Turks Seek Indigenous Engine Technology

ANKARA — Most Turkish programs in recent years have gone with the priority tag of “indigenous.”

Yet all of the indigenous programs, whether naval, ground or air, lacked an indigenous engine. Turkey is now trying to earn the technology to build one.

“Locally developed engines inevitably will be an important part of Turkish procurement strategy in the years ahead,” one senior procurement official said. “The idea is to buy know-how [from foreign firms] and localize it over the course of time.

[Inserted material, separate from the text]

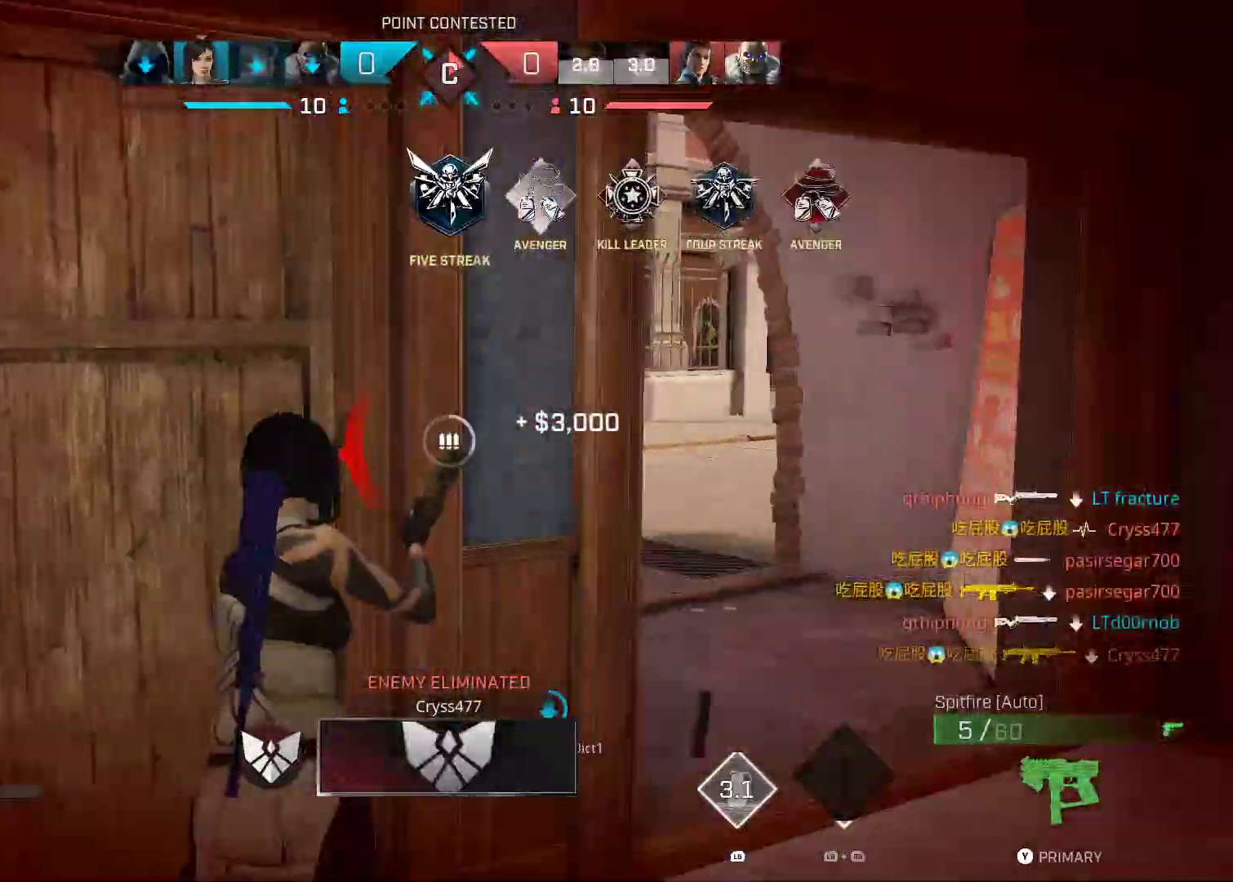
{"buttons": [], "left_stick": "up", "right_stick": "center", "events": [[117, "right_stick", "right"], [233, "left_stick", "center"], [250, "right_stick", "center"], [400, "left_stick", "up"]]}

We aim at 100 percent Turkish engines for future platforms of all sorts.”

Another procurement official specializing in engine programs said a recent study found that Turkey could earn fully indigenous engine technology in the next five to 10 years if it fully implements a proposed roadmap.

“Perhaps we should have launched this effort years ago. Better late than never,” the official said. “Each day without a solid national engine program would expose indigenous platform programs to the risk of further delays.”

Parallel efforts by one state-controlled and two privately owned companies to build indigenous engines are underway.

Tusas Turkish Engine Industries (TEI), a government-controlled engine maker, has devised a 20-year roadmap for the design, development and manufacture of a local aircraft engine, company officials said. TEI hopes its indigenous engine will power the TF-X, the indigenous Turkish fighter jet to be developed.